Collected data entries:

--

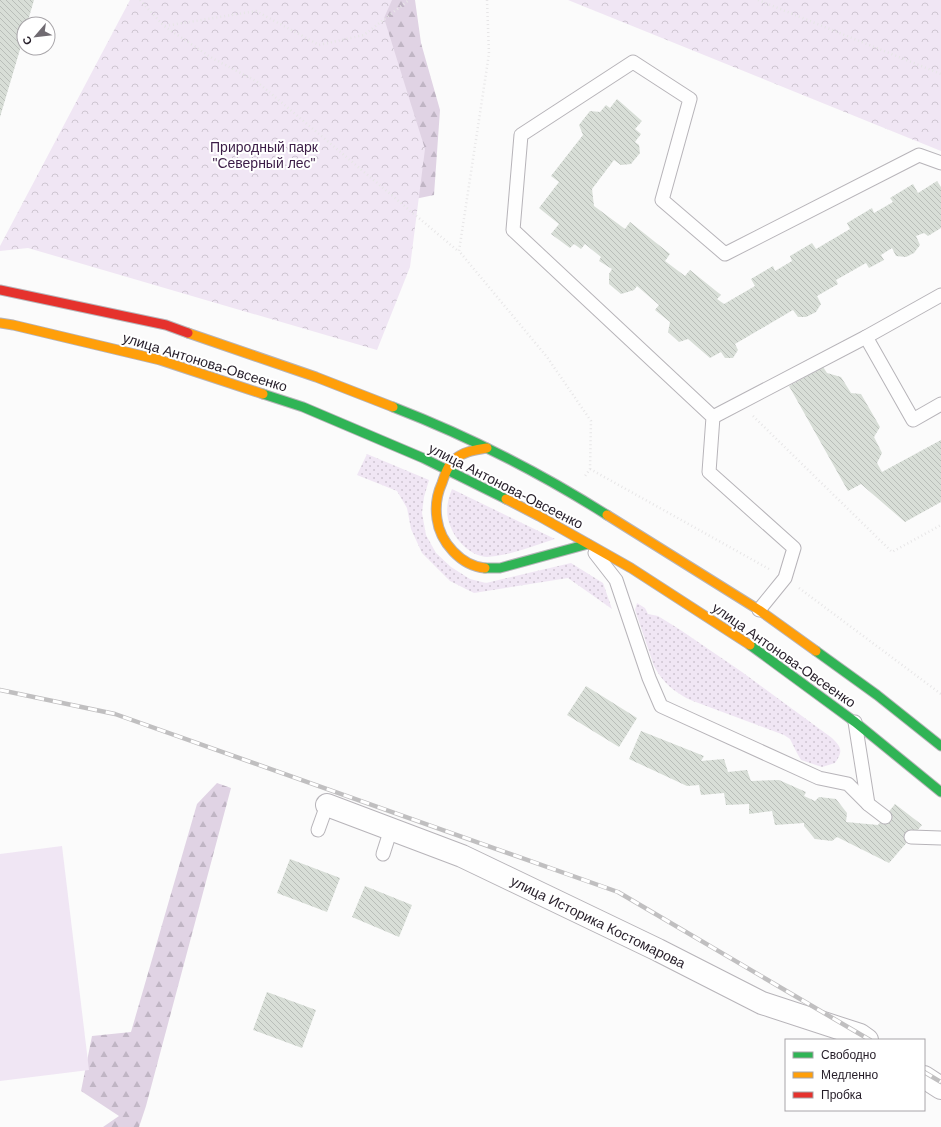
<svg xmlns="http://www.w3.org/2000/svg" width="941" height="1127" font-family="Arial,sans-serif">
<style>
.grass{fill:url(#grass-dots)}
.forest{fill:url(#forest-firs)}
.park{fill:url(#park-crowns)}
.pitch{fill:#f0e6f4}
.building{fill:url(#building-back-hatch)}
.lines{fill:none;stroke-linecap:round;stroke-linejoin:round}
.lane-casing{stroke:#b7b4b9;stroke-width:15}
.street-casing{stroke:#b7b4b9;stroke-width:24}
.fast-casing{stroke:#b7b4b9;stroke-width:11}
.slow-casing{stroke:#b7b4b9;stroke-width:11}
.jam-casing{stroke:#b7b4b9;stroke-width:11}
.path{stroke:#e7e6e7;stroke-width:2.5;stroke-dasharray:1 3;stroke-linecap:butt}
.lane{stroke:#fefefe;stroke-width:13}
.street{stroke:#fefefe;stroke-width:22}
.fast{stroke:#30b455;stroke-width:9}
.slow{stroke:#ff9f0a;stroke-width:9}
.jam{stroke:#e5322d;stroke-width:9}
.rail-casing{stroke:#c0bfc0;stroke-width:4.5}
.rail{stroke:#fff;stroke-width:3;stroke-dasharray:9;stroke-linecap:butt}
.labels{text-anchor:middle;stroke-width:4;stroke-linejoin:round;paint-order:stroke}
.park-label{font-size:14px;fill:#3c1d47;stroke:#fff}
.street-label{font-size:14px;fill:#251d28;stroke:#fff}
</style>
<defs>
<pattern id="grass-dots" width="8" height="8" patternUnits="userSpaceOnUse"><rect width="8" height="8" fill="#f0e6f4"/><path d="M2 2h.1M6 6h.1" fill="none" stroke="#cec5d1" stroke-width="1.8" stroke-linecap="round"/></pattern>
<pattern id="forest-firs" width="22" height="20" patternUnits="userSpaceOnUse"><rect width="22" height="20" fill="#e0d3e4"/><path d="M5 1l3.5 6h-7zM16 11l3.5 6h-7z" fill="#c0b5c4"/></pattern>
<pattern id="park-crowns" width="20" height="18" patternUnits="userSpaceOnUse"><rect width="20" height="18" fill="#f0e6f4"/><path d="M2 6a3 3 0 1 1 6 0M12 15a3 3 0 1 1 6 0" fill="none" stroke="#cec5d1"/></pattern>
<pattern id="building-back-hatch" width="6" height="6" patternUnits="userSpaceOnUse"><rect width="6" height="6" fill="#d8ded7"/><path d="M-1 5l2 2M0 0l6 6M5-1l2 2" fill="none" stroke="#b9beb9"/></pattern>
</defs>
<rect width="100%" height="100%" fill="#fbfbfb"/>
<!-- grass -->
<g class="grass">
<path d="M 367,454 L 429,480 L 424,497 L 422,513 L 426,535 L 436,553 L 451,567 L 470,579 L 486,583 L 571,563 L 603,583 L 612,609 L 568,578 L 474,593 L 450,581 L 422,553 L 411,529 L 407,508 L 397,491 L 357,475 Z"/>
<path d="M 452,489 L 555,539 C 536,545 516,553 496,556 C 493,556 489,557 487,557 C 472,556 458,543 452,530 C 445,515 446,504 452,489 Z"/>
<path d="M 637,603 L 645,608 L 648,614 L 658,616 L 679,629 L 742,672 L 832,738 C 842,748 843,751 835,763 L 822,767 L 801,760 L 797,753 L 790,739 L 784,735 L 693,701 C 676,694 662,682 654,666 L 635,610 Z"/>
</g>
<!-- forest -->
<g class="forest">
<path d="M 201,0 L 415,0 L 421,43 L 440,110 L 434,195 L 410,200 Z"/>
<path d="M 217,783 L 231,788 L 146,1106 L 139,1127 L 103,1127 L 119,1116 L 81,1091 L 92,1036 L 131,1032 L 197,804 Z"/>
</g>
<!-- park -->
<g class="park">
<path d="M 130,0 L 392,0 L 384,18 L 425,149 L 410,267 L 377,350 L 28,248 L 0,251 L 0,246 Z"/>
<path d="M 568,0 L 941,0 L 941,151 Z"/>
</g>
<!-- pitch -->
<path class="pitch" d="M 62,846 L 89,1070 L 0,1081 L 0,854 Z"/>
<!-- building -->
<g class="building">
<path d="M 0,0 L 34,0 L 27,24 L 24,24 L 24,36 L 0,117 Z"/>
<path d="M 617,99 L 642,121 L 635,129 L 641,134 L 635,142 L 639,145 L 640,153 L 631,164 L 621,165 L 614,160 L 592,189 L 594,206 L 625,229 L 630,222 L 670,254 L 665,261 L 685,276 L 690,270 L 721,295 L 717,299 L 724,304 L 755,286 L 751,279 L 773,266 L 775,271 L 792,261 L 790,256 L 812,243 L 816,249 L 850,229 L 847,223 L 872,208 L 874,213 L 893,202 L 890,198 L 913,184 L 918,193 L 937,181 L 941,187 L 941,228 L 928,236 L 924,233 L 916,236 L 920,245 L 914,253 L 906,257 L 896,256 L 892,248 L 881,255 L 884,260 L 869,268 L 866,263 L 836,280 L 838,284 L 817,296 L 821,304 L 816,312 L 806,317 L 798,317 L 793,310 L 735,344 L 738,350 L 733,358 L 725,358 L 721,352 L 710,358 L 688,339 L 679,342 L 668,332 L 670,322 L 655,310 L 659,305 L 637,286 L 634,290 L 621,294 L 609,284 L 609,274 L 612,269 L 599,261 L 601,257 L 585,244 L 581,249 L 574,244 L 570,248 L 551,234 L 559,224 L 539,208 L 559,182 L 551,176 L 583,135 L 579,125 L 590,111 L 600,112 L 606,105 L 610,108 Z"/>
<path d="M 823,367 L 827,373 L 841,377 L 851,393 L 861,394 L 880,427 L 874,437 L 882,453 L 877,463 L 882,472 L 941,440 L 941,502 L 905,522 L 861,484 L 848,491 L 789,386 Z"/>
<path d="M 586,686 L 637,718 L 619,747 L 567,715 Z"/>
<path d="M 641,731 L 704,756 L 701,761 L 724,759 L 728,772 L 747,770 L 751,781 L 779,780 L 806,792 L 804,796 L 815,801 L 819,797 L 836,799 L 847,813 L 846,822 L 878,825 L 895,804 L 922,825 L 889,863 L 837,837 L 832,841 L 815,839 L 804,826 L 804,823 L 775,825 L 772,811 L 749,814 L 749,804 L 726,805 L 724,793 L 701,795 L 699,785 L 687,786 L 629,759 Z"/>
<path d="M 290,859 L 340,878 L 327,912 L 277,893 Z"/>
<path d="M 365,886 L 412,905 L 399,937 L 352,917 Z"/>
<path d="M 267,992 L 316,1010 L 302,1048 L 253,1030 Z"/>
</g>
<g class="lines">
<defs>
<g id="lane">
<path d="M 866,337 L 913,420 L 941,404"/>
<path d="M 713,417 L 866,337 L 941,295"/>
<path d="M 595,553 L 616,580 L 649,678 L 661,706 L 819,778 L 848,784 L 868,804 L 885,817"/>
<path d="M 759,610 L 785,578 L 794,548 L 709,472 L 713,417 L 513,230 L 521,135 L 633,62 L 690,99 L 662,200 L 725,254 L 919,155 L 941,163"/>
<path d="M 855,722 L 868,804"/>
<path d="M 318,830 L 327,805"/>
<path d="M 911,837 L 941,838"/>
<path d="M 383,854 L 391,829"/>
</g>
<g id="street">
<path d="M 327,805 L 462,856 L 658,950 L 762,1003 L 860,1035 L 867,1040"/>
<path d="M 924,1077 L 941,1088"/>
</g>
<g id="fast">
<path d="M 263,394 L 303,407 L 423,458 L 506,499"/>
<path d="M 393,407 C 468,436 539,472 607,515"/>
<path d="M 485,568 L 500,568 L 588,544"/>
<path d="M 750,645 L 855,722 L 941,792"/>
<path d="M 816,651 L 877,695 L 941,746"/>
</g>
<g id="slow">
<path d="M 0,323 L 13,325 L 160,360 L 263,394"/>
<path d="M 188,333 L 316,377 L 393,407"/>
<path d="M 506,499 L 539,516 L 631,568 L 750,645"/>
<path d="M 607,515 L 759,610 L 816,651"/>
<path d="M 485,568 C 461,566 440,542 437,519 C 435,506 437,494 442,483 C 445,474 448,465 455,459 C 464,451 476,450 487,448"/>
</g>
<path id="jam" d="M 0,290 L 166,325 L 188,333"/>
</defs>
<!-- lane casing -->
<use href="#lane" class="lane-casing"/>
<!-- street casing -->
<use href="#street" class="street-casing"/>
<!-- fast casing -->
<use href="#fast" class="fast-casing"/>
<!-- slow casing -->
<use href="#slow" class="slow-casing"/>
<!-- jam casing -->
<use href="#jam" class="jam-casing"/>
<!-- path -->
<g class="path">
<path d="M 140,0 L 164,26 L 212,58 L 256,81 L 458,251"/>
<path d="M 487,0 L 489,54 L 459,251 L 547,357 L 591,421 L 590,469 L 585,476"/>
<path d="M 758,0 L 941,74"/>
<path d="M 165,26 L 256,11 L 319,45 L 364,35 L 409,0"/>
<path d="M 753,416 L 892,552 L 941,525"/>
<path d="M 590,469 L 769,569"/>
<path d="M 799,588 L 941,694"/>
</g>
<!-- lane -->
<use href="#lane" class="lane"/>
<!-- street -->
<use href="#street" class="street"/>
<!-- fast -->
<use href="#fast" class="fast"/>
<!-- slow -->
<use href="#slow" class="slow"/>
<!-- jam -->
<use href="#jam" class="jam"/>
<defs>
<g id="rail">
<path d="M 0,690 L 115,714 L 618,892 L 870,1040"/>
<path d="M 924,1072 L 941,1082"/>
</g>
</defs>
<!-- rail casing -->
<use href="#rail" class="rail-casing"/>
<!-- rail -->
<use href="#rail" class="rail"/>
</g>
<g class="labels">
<!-- park labels -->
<g class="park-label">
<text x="264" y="152">Природный парк<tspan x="264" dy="16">"Северный лес"</tspan></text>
</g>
<!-- street labels -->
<g class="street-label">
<text transform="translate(205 362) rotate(17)" y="5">улица Антонова-Овсеенко</text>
<text transform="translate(506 486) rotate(27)" y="5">улица Антонова-Овсеенко</text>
<text transform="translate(784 655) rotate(35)" y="5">улица Антонова-Овсеенко</text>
<text transform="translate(598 922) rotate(26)" y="5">улица Историка Костомарова</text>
</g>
</g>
<!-- legend -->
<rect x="785" y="1039" width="140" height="72" fill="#ffffff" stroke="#a8a5a9"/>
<rect x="793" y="1052" width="20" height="6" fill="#30b455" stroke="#a8a5a9"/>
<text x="821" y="1059" font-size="12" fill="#251d28">Свободно</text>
<rect x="793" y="1072" width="20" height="6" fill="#ff9f0a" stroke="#a8a5a9"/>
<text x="821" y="1079" font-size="12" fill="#251d28">Медленно</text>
<rect x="793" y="1092" width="20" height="6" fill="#e5322d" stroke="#a8a5a9"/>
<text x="821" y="1099" font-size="12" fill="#251d28">Пробка</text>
<!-- north arrow -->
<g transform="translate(36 36) rotate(242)"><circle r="19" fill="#ffffff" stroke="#a8a5a9"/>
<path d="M0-3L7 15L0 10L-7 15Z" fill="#706b72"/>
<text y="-6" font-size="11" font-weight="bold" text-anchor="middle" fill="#251d28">С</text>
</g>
</svg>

--

(WORK ORDER): Which of the lines above carry the string "anchor"? Pick them out and copy them.

(ANSWER SPACE):
.labels{text-anchor:middle;stroke-width:4;stroke-linejoin:round;paint-order:stroke}
<text y="-6" font-size="11" font-weight="bold" text-anchor="middle" fill="#251d28">С</text>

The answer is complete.